La peau du visage est différente de celle du corps : le visage produit plus de sébum, elle est plus fine et plus fragile, nécessitant un produit solaire avec une texture spécifique. Il est précisé sur les packs si le produit est utilisable sur le corps, le visage ou les deux. Pour l’indice, il n’y a pas de règle. Si vous êtes sujette aux rougeurs, que votre peau est fine et fragile, il conviendra d’utiliser un indice au moins aussi important que sur le corps. Si vous avez déjà quelques couleurs sur le visage, il est possible d’utiliser un indice un peu plus faible.

Les autobronzants protègent-ils du soleil ?

Non, absolument pas. Ils n’arrêtent pas les rayons UV. Ils ont pour fonction de donner une apparence de peau bronzée. Cette apparence de bronzage est due à l’action de la DHA (dihydroxyacétone), qui brunit la peau en surface, sans faire appel au système naturel de protection. En cas d’exposition au soleil, il est indispensable de se protéger avec un produit de protection adapté à son type de peau.

Peut-on utiliser la protection solaire de l’année précédente ?

Non. Un produit solaire qui n’a pas encore été ouvert peut être conservé au maximum 3 ans.

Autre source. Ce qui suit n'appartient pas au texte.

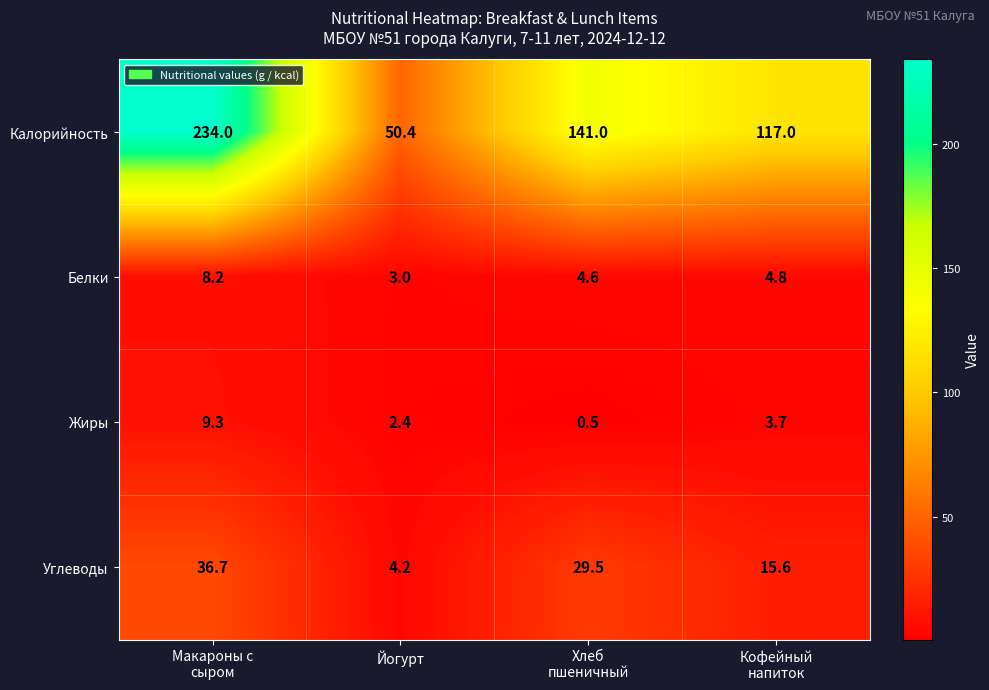

Is it true that Калорийность equals 15.3 at Йогурт?

False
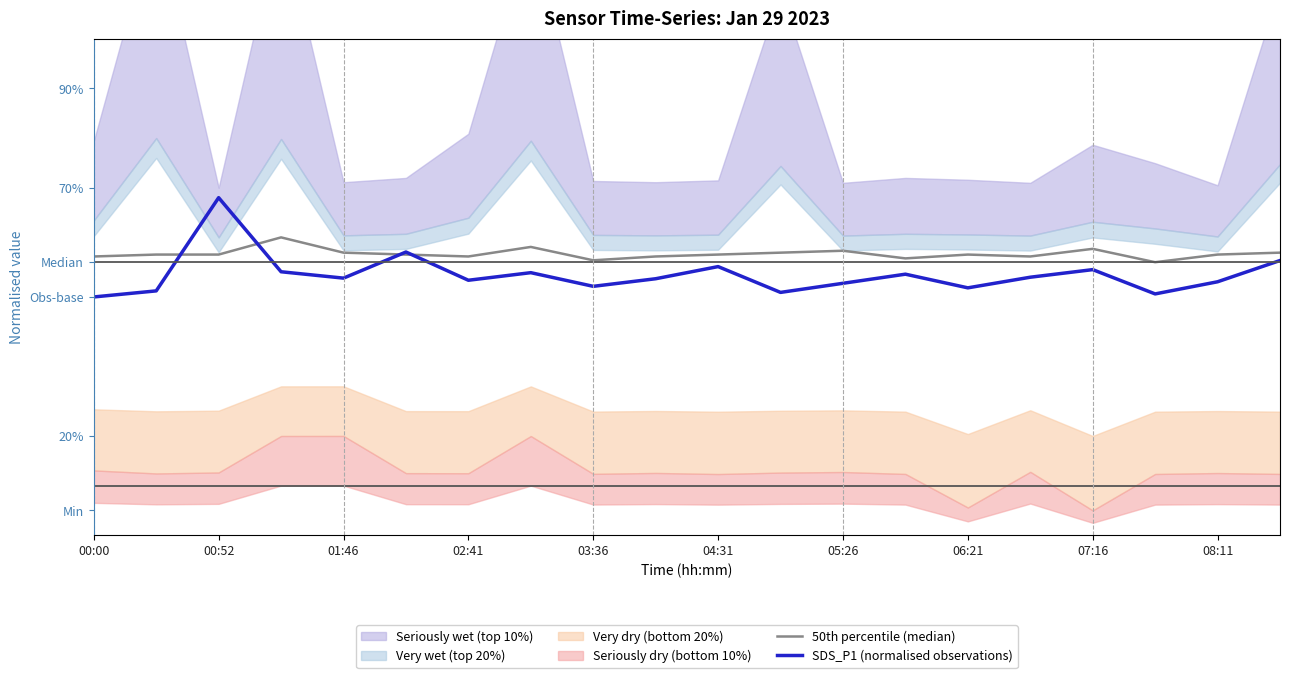

How many 50th percentile (median) values are between 0 and 1?

20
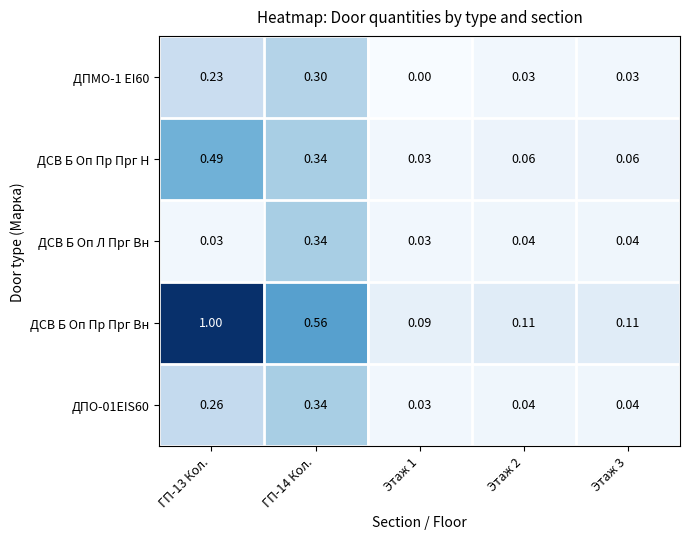

Which series has the widest spread of values?

ДСВ Б Оп Пр Прг Вн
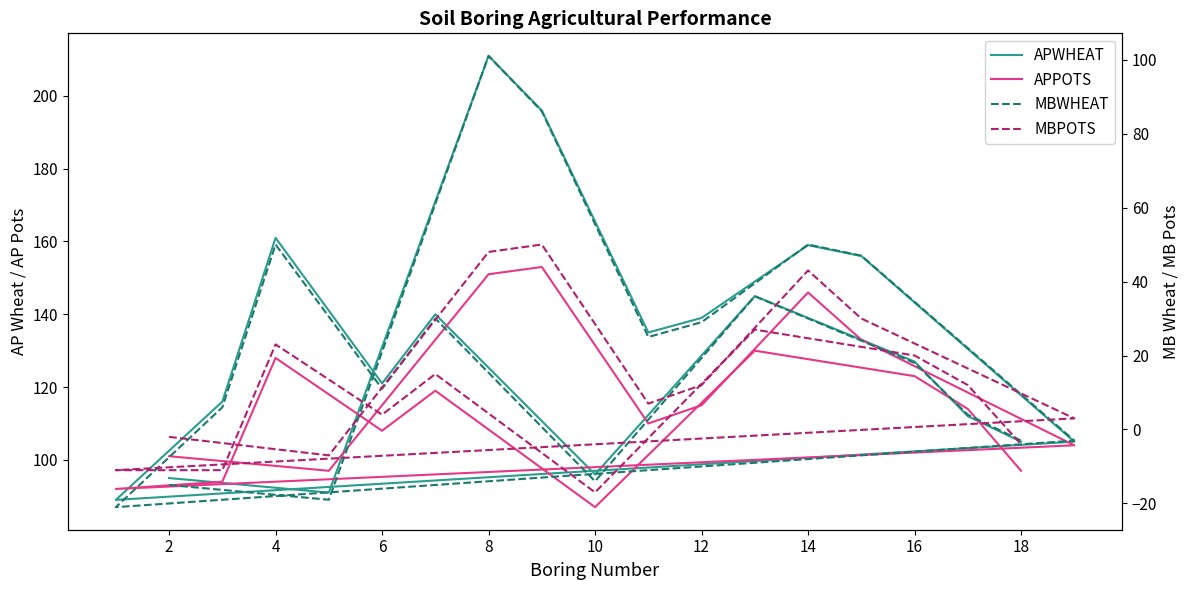

True or false: MBPOTS and APPOTS intersect in this chart.

False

Il est important de savoir que les changements de températures ainsi que les éléments extérieurs ont un impact sur la qualité ainsi que les propriétés protectrices du produit. Le sable sur l’orifice du tube, l’exposition à de très fortes températures, le produit tombé dans l’eau, sont autant de facteurs à ne pas négliger. Une protection solaire ne doit pas être réutilisée d’une année à l’autre, en raison de la fragilité des filtres solaires qui composent le produit.

Que veulent dire les sigles?

• IP (indice de protection),

• SPF (sunburn protection factor)

• FPS (facteur de protection solaire)

• PPD (Persistent Pigmentation Darkening).